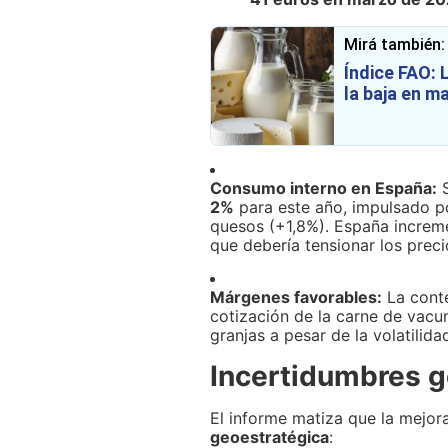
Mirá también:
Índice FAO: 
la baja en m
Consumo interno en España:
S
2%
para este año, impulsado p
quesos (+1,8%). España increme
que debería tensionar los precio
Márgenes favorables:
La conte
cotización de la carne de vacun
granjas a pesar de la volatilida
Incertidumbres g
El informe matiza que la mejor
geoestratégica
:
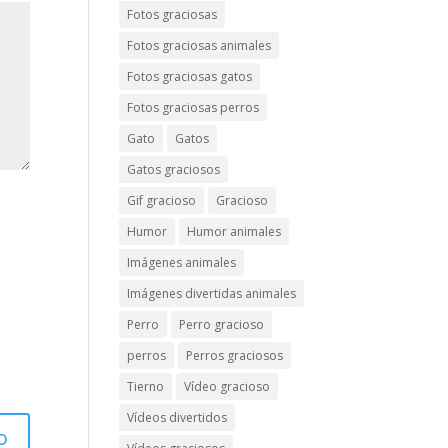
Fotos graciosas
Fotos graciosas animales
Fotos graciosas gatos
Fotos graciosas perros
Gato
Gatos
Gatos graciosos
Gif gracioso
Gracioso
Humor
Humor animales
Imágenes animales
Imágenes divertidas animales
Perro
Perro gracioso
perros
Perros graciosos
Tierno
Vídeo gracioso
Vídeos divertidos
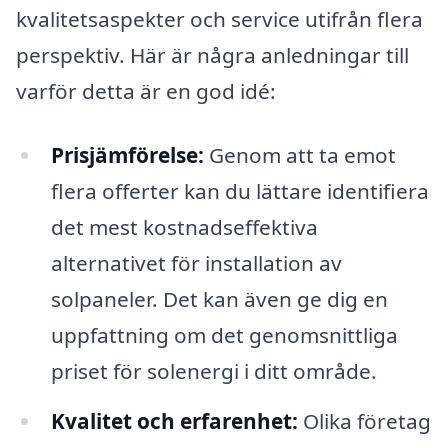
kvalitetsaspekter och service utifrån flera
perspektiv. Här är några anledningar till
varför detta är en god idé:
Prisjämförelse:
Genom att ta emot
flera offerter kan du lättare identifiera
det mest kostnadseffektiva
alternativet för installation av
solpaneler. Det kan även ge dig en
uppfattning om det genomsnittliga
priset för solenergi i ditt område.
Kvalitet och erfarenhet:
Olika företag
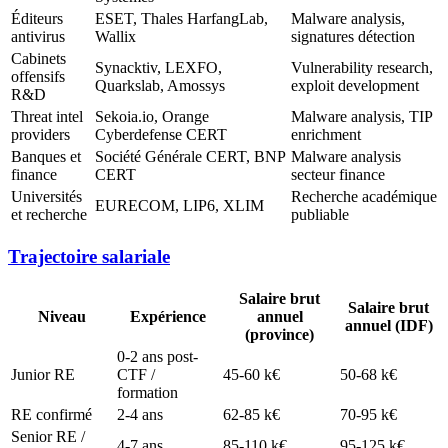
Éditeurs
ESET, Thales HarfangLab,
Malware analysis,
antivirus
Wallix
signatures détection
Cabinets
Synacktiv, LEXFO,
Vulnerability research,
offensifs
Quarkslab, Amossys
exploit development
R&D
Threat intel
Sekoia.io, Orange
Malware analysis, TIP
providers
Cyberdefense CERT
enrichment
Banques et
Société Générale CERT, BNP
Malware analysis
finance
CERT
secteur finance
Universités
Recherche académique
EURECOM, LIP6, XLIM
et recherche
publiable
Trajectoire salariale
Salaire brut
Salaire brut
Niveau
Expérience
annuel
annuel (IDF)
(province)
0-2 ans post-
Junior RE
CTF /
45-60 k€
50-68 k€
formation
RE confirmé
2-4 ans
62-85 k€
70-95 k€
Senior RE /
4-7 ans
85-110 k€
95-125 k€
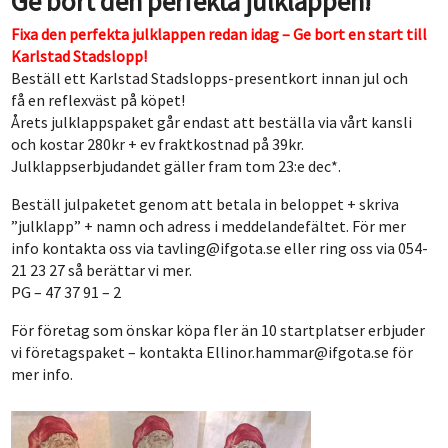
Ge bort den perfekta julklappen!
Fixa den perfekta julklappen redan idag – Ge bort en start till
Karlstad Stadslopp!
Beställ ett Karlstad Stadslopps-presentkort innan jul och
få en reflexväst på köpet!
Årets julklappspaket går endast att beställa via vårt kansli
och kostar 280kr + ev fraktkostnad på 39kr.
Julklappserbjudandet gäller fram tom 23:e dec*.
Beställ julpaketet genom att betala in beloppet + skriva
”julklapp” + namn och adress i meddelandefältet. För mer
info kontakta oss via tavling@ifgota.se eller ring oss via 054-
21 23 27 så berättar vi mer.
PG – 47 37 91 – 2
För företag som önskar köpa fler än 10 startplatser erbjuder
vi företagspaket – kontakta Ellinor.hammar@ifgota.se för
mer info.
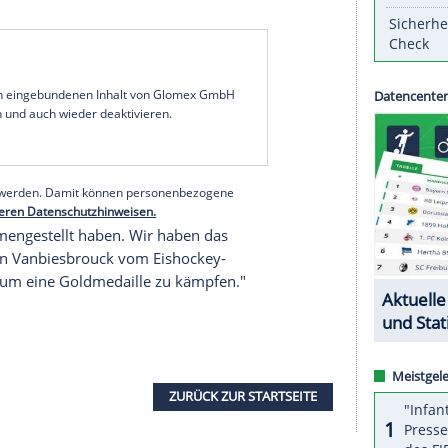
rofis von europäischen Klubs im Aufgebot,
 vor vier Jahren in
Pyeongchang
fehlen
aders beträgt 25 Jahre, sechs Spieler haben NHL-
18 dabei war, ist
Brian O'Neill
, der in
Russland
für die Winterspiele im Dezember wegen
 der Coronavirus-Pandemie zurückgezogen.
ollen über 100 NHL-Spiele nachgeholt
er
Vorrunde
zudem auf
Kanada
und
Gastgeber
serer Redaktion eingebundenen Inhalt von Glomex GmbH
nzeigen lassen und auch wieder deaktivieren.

————————

◆ **Try it**:
Report the number of lines in the material above that contain "till". Nothing else is wanted.

◆ **Answer area**:
2